__How to complete this task__
Restate word for word each line of the data, starting at the one containing "1068 953 37.65" and running through the last.

Stored data entries
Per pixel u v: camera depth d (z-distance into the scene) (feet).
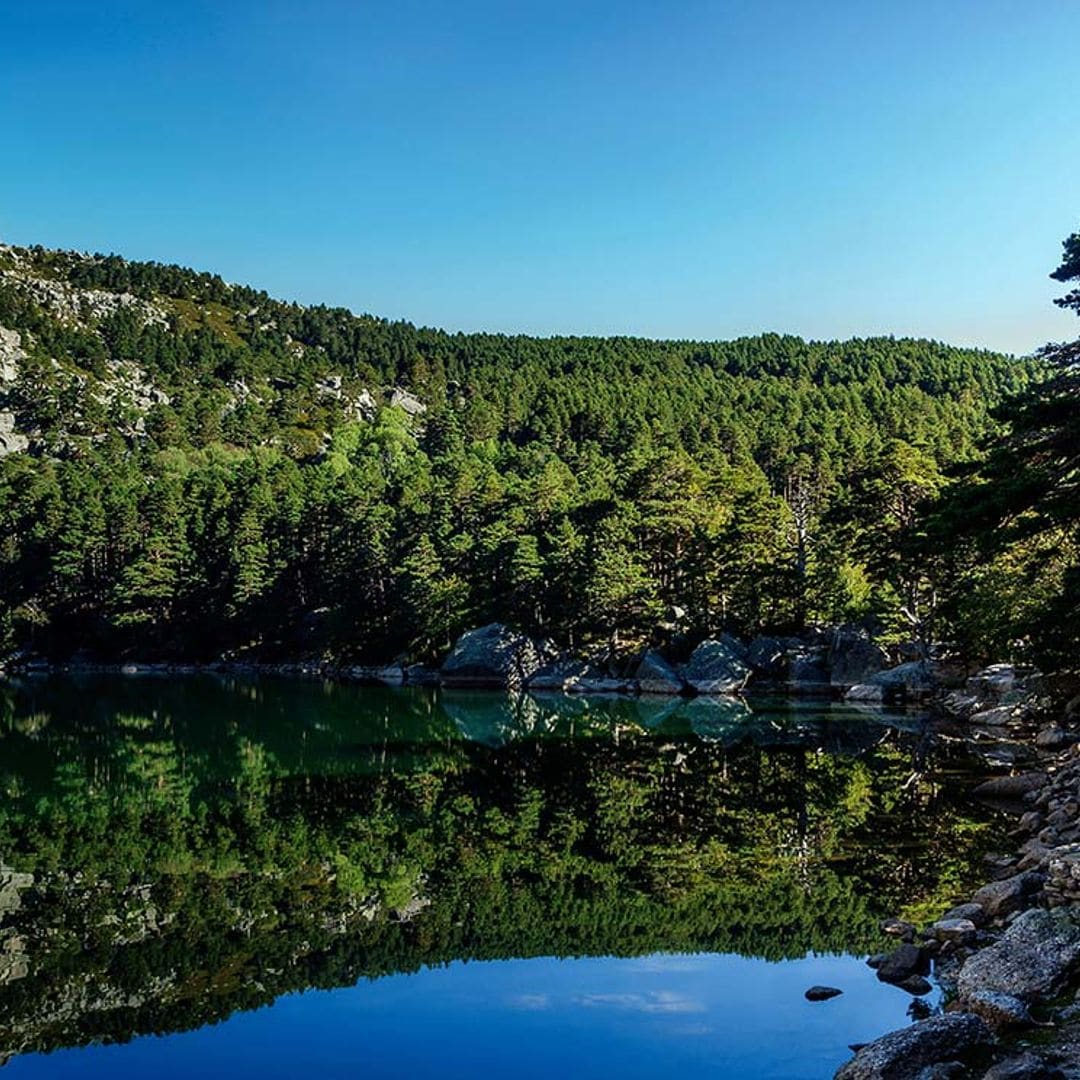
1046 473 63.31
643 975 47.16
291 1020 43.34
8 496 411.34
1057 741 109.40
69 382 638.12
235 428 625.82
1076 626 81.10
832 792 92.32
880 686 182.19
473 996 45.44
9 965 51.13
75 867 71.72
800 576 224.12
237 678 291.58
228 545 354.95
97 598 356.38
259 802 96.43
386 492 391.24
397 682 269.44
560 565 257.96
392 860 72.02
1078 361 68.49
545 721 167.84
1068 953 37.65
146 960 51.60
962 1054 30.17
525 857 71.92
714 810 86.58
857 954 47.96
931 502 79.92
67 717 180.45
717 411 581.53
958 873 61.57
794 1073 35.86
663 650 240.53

__Response for this exercise__
1068 953 37.65
146 960 51.60
962 1054 30.17
525 857 71.92
714 810 86.58
857 954 47.96
931 502 79.92
67 717 180.45
717 411 581.53
958 873 61.57
794 1073 35.86
663 650 240.53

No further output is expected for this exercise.